Parsing and converting HTML documents to XML format using Python’s lxml

The Internet is vast and full of different things. There are even tutorials explaining how to convert to or from XML formats using regular expressions. While this may work for very simple steps, as soon as exhaustive conversions and/or quality control is needed, working on a parsed document is the way to go.

In this post, I describe how I work using Python’s lxml module. I take the example of HTML to XML conversion, more specifically XML complying with the guidelines of the Text Encoding Initiative, also known as XML TEI.

Update: I released a Python module that includes all operations described here and more: trafilatura

Installation

A confortable installation is apt-get install python-lxml on Debian/Ubuntu, but the underlying packages may be old. The more pythonic way would be to make sure all the necessary libraries are installed (something like apt-get install libxml2-dev libxslt1-dev python-dev), and then using a package manager such as pip: pip install lxml.

Parsing HTML

Here are the modules required for basic manipulation:

from __future__ import print_function
from lxml import etree, html
from StringIO import StringIO

And here is how to read a file, supposing it is valid Unicode (it is not necessarily the case). The StringIO buffering is probably not the most direct way, but I found it more practical to keep this intermediary step for debugging (file not found, unicode errors, etc.).

try:
    with open('filename.html', 'r') as inputfh:
        try:
            filecontent = inputfh.read().decode('utf-8')
        except UnicodeDecodeError:
            print ('ERROR: unicode')
except IOError as (errno, strerror):
    print ('ERROR: {1}'.format(errno, strerror))

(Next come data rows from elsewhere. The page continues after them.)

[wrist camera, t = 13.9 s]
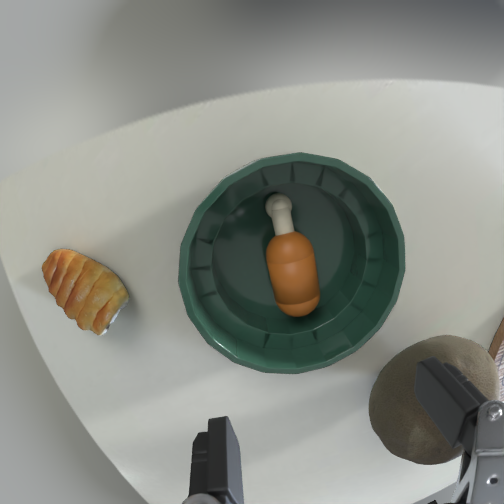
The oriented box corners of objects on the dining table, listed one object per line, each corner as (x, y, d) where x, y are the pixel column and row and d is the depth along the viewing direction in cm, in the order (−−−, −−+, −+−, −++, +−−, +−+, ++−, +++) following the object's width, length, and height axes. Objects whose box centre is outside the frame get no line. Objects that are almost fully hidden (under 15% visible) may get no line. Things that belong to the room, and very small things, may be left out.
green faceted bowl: (163, 296, 29) (147, 329, 23) (240, 123, 25) (242, 110, 19) (318, 355, 32) (335, 393, 26) (400, 210, 28) (437, 222, 22)
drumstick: (251, 197, 27) (255, 202, 23) (296, 187, 27) (308, 191, 23) (275, 309, 30) (282, 330, 26) (316, 299, 30) (328, 318, 26)
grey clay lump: (435, 391, 36) (488, 460, 21) (344, 413, 35) (383, 505, 20) (459, 302, 32) (541, 362, 17) (359, 318, 31) (430, 412, 17)
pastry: (41, 279, 28) (23, 292, 24) (65, 228, 27) (46, 237, 23) (109, 332, 30) (97, 351, 26) (139, 285, 29) (128, 302, 25)
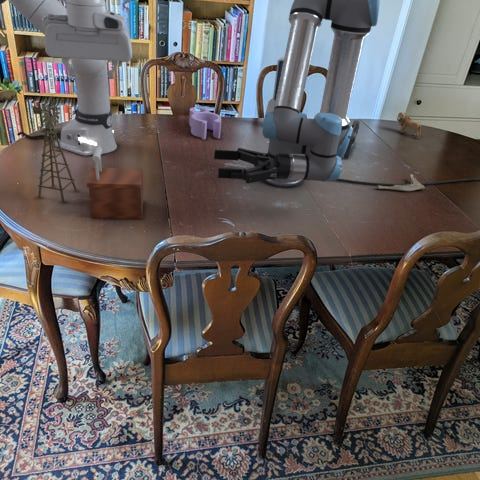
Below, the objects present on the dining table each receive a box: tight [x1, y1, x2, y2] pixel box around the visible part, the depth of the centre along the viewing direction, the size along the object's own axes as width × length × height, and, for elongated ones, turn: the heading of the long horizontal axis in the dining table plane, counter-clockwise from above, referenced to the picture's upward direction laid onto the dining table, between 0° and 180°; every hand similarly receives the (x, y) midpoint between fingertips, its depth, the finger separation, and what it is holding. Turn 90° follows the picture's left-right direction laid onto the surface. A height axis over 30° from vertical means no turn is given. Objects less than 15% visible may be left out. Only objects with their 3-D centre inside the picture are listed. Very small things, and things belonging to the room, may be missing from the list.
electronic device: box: [263, 56, 285, 119], centre depth 205 cm, size 12×8×30 cm, turn 71°
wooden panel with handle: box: [86, 147, 144, 189], centre depth 131 cm, size 14×10×9 cm
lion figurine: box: [396, 111, 424, 139], centre depth 219 cm, size 15×5×9 cm, turn 50°
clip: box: [188, 106, 222, 140], centre depth 199 cm, size 20×12×7 cm, turn 23°
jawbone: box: [376, 173, 426, 193], centre depth 169 cm, size 9×20×2 cm, turn 126°
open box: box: [88, 174, 144, 220], centre depth 136 cm, size 14×10×10 cm
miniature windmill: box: [31, 95, 78, 203], centre depth 135 cm, size 9×8×30 cm
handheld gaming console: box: [343, 119, 361, 159], centre depth 194 cm, size 23×3×10 cm, turn 161°
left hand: (91, 77), depth 117 cm, fingers open, 8 cm apart
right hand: (216, 163), depth 133 cm, fingers open, 13 cm apart
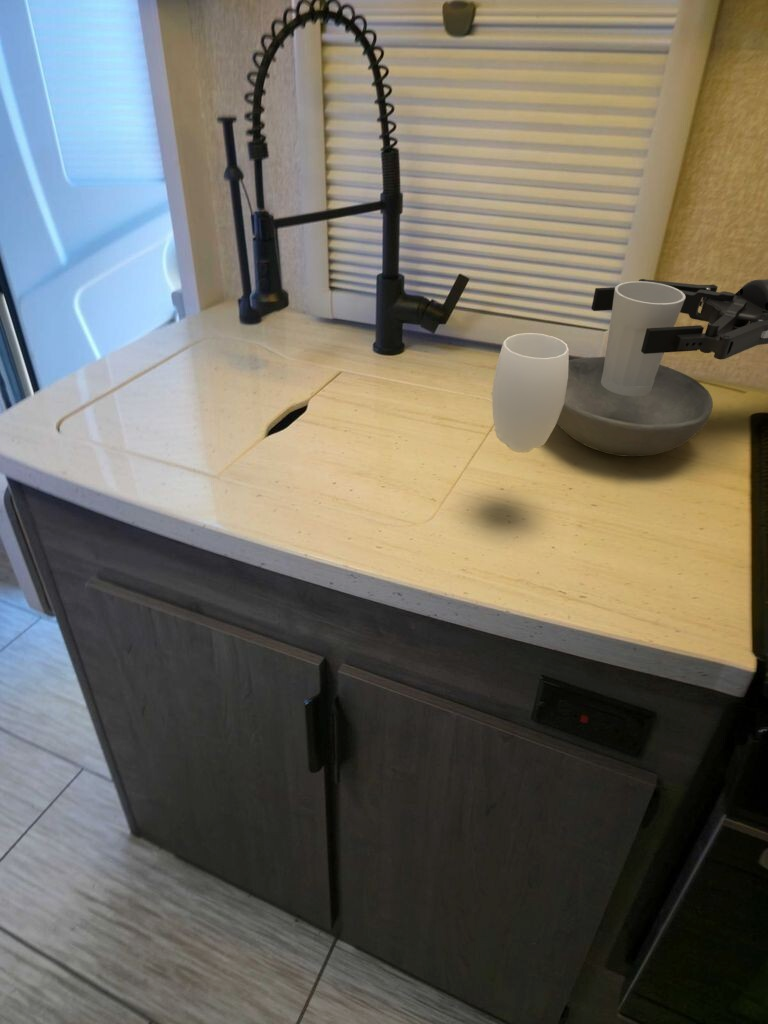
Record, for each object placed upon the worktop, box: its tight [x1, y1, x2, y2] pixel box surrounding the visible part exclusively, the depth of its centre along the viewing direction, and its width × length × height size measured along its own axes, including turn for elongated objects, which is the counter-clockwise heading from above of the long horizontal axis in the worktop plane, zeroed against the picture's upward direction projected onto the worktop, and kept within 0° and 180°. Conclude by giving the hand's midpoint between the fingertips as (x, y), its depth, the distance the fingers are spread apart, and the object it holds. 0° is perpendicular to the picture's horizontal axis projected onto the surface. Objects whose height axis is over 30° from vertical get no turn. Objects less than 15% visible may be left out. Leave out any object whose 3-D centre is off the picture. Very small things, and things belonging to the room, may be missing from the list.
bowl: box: [556, 356, 714, 457], centre depth 88 cm, size 21×21×8 cm
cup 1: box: [491, 332, 570, 454], centre depth 70 cm, size 7×7×21 cm
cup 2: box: [601, 280, 685, 396], centre depth 82 cm, size 8×8×12 cm
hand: (617, 319), depth 80 cm, fingers open, 13 cm apart
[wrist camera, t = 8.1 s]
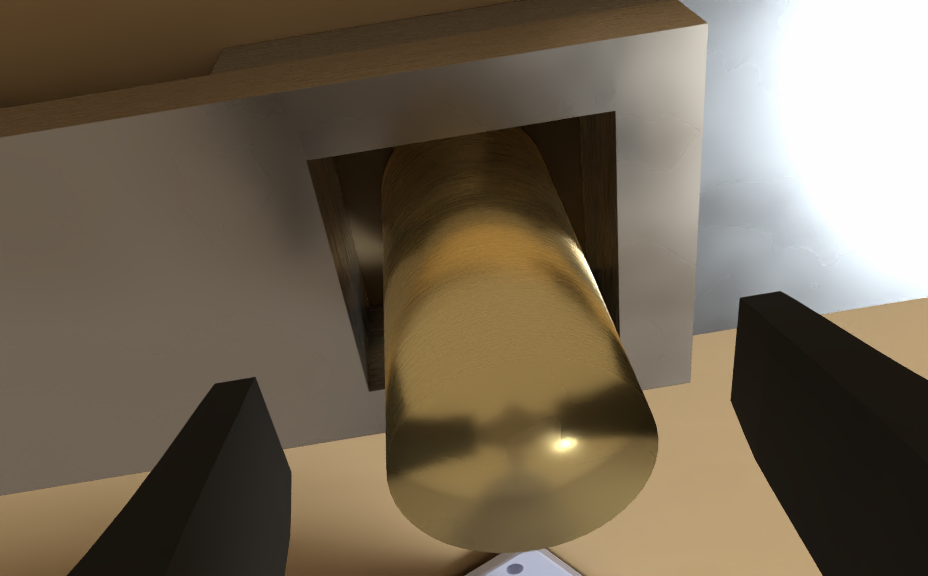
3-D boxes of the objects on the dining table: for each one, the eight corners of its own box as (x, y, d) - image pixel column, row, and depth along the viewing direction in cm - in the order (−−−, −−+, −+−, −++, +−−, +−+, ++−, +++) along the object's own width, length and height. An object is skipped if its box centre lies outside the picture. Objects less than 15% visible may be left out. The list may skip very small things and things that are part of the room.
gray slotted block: (1061, -86, 15) (1200, -57, 12) (965, 250, 19) (1054, 323, 16) (-191, 115, 15) (-308, 186, 12) (-1, 407, 19) (-58, 505, 16)
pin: (456, 287, 18) (503, 584, 12) (346, 186, 16) (327, 468, 10) (579, 193, 17) (707, 462, 10) (475, 74, 15) (551, 307, 9)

parser = html.HTMLParser()
try:
    tree = html.parse(StringIO(filecontent), parser)
except etree.XMLSyntaxError, details:
    print ('ERROR: parser', details.error_log)

The error log should be detailed enough to correct eventual bugs. Supposing everything goes fine, the parsed HTML file is now contained in the variable named “tree”, which is to be operated on to extract and print out the desired content.

Extracting elements

There are several methods to walk through the tree (see lxml.etree tutorial and documentation for lxml.html). I am going to focus on XPath, a query format for selecting nodes, which is usually what I need.

try:
    # target and print all <p class="content"> elements and subelements
    for element in tree.xpath('//p[@class="content"]//*'):
        print(element.text_content()) # particular for lxml.html
except etree.XPathEvalError, details:
    print ('ERROR: XPath expression', details.error_log)

Writing to XML TEI

Here is a straightforward way to build an XML document and fill its elements with content extracted from the HTML file:

# prepare TEI document
tei = etree.Element('TEI', xmlns='http://www.tei-c.org/ns/1.0')
tei_header = etree.SubElement(tei, 'teiHeader')
filedesc = etree.SubElement(tei_header, 'fileDesc')
file_titlestmt = etree.SubElement(filedesc, 'titleStmt')
titlemain = etree.SubElement(file_titlestmt, 'title', type='main')
# and so on...

# extract the desired content
titlemain.text = tree.find('//head/title').text_content()
# and so on...

# print/write the result
print (etree.tostring(tree, pretty_print=True, xml_declaration=True, encoding='UTF-8')

Things to be aware of

Lxml uses a .tail property to target text following a closed element, which is contra-intuitive and which may lead to text being left apart. One has to make sure than these “tails” are caught and written to the output (see tutorial).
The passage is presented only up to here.